(Required action)
Reproduce the records precisely. Every line should be included.

Data records:
↓

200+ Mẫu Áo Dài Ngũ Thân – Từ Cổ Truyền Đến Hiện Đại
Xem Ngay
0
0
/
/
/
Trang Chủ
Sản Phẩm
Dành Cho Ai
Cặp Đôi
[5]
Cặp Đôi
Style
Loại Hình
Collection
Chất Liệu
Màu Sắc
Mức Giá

↑

(Answer space)
200+ Mẫu Áo Dài Ngũ Thân – Từ Cổ Truyền Đến Hiện Đại
Xem Ngay
0
0
/
/
/
Trang Chủ
Sản Phẩm
Dành Cho Ai
Cặp Đôi
[5]
Cặp Đôi
Style
Loại Hình
Collection
Chất Liệu
Màu Sắc
Mức Giá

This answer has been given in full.